» Problem to solve:
Using the data below, copy out all lines with the word "além".

Extracted records:
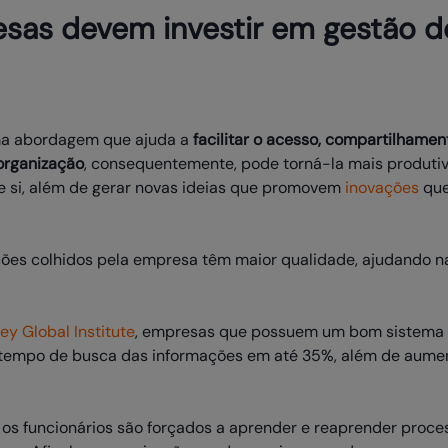
esas devem investir em gestão d
ma abordagem que ajuda a
facilitar o acesso, compartilhamen
organização
, consequentemente, pode torná-la mais produtiva
 si, além de gerar novas ideias que promovem
inovações
que
ções colhidos pela empresa têm maior qualidade, ajudando 
ey Global Institute
, empresas que possuem um bom sistema
tempo de busca das informações em até 35%, além de aumen
os funcionários são forçados a aprender e reaprender proces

» Answer area:
 si, além de gerar novas ideias que promovem
tempo de busca das informações em até 35%, além de aumen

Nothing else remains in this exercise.